Jose Mourinho said that Gasperini was the most difficult coach he faced during his time in Serie A, observing that he “had a response to every move I made...he is very good.” Sir Alex Ferguson was said to be monitoring Gasperini as his potential successor at Manchester United. Thiago Motta went one step further, saying Gasperini was a better manager than Mourinho, Benitez, and Carlo Ancelotti on a human, technical, and tactical level.

He had short stint at Inter in 2011 where he was fired after 5 losses in 5 matches. That run stained his reputation, though he was not helped by Massimo Moratti questioning his leadership on his way out. Gasperini, even at the age of 54 when he took the Inter job, was considered too inexperienced and “provincial” for a big name side.
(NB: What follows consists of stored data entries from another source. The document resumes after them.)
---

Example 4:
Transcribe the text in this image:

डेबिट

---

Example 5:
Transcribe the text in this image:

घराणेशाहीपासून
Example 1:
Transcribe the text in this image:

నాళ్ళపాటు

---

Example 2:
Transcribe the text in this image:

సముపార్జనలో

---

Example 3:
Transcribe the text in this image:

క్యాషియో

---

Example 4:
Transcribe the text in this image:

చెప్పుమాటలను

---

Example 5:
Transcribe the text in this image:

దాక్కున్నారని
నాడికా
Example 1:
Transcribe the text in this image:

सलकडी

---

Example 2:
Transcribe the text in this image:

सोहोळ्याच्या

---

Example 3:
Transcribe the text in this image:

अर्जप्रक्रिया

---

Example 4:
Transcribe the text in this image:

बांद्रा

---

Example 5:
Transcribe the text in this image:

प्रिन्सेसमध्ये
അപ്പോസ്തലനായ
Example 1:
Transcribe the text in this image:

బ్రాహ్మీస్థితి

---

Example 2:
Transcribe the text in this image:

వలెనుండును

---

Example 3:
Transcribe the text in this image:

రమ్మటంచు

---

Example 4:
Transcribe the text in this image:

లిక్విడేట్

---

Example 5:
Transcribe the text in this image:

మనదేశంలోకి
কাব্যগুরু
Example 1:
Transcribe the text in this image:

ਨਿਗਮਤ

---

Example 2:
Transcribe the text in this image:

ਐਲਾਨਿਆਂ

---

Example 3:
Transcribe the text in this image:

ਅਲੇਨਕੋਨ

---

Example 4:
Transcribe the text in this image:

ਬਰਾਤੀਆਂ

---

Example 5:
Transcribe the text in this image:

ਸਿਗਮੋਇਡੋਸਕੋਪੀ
He was their 4th manager in a year having gone through Mourinho, Rafa Benitez, and Leonardo. He was reportedly their 5th choice after Andre Villas-Boas, Marcelo Bielsa, Sinisa Mihajlovic, and Fabio Capello. His 3-4-3 formation inspired a 20 page special in La Gazzetta dello Sport, which concluded that he was suited for smaller clubs but not for “real” European football. Esteban Cambiasso did come to his defense, putting it bluntly in saying “I have won with four defenders and also lost with four.” 
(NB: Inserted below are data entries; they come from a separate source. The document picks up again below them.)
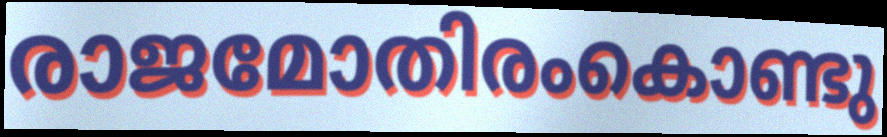
രാജമോതിരംകൊണ്ടു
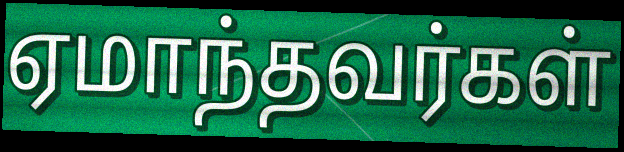
ஏமாந்தவர்கள்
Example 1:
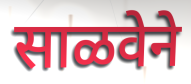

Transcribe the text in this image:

साळवेने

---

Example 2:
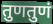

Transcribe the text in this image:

तुणतुणं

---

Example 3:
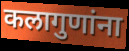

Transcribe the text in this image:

कलागुणांना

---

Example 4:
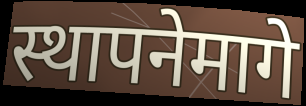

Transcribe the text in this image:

स्थापनेमागे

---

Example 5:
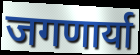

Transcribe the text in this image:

जगणार्या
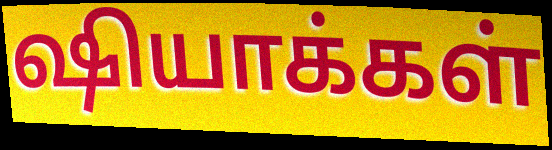
ஷியாக்கள்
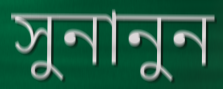
সুনানুন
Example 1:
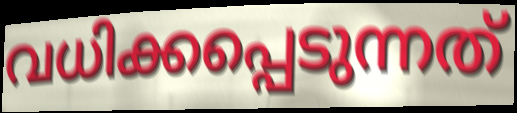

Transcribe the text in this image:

വധിക്കപ്പെടുന്നത്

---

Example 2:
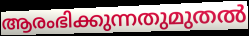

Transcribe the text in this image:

ആരംഭിക്കുന്നതുമുതൽ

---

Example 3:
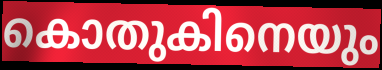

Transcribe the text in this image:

കൊതുകിനെയും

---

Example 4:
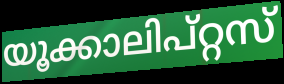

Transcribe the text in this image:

യൂക്കാലിപ്റ്റസ്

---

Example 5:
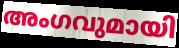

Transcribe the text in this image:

അംഗവുമായി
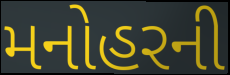
મનોહરની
It is jarring to see how different the sport, much less the Serie A structure, has changed since that year. You could divide the top of the Serie A table this season into distinct tiers based on point total. Juventus, with their global ambitions, are on top with 63 points and are presumably playing in their own league. Napoli are on their own in the second-tier with 52 points. That leaves a final grouping of 5 teams battling for Champions League and Europa League places, separated by 5 points: Inter, AC Milan, Atalanta, Roma, and Lazio. One can further divide that group into the two Milan sides that should be spending money, a Roma side with their own global ambitions, then Atalanta and Lazio making the most of limited resources through savvy signings and structural advantages implemented by a manager.
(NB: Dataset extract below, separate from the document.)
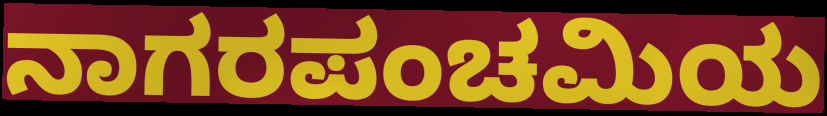
ನಾಗರಪಂಚಮಿಯ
There is a paradox of succeeding in a singular system such as a 3-4-3 shape. A unique style can uncover previously misused gems such as Motta, one of several plays who credit Gasperini with reviving their wayward career. And as a manager finds success, they will inevitably get an opportunity at a bigger club. Just as inevitable is the tension between their unorthodox approach born out of overperforming a side’s limited resources set against a structure and inflexibility of a traditional power. That Gasperini is finding success at this relatively late age shows there are foundational truths of the game, about pressure and fitness, regardless of the current tactical moment. And backed by a fruitful youth system and provincial inspiration, there also may be truth that a quality manager ends up where they’ll make their biggest impact, eventually.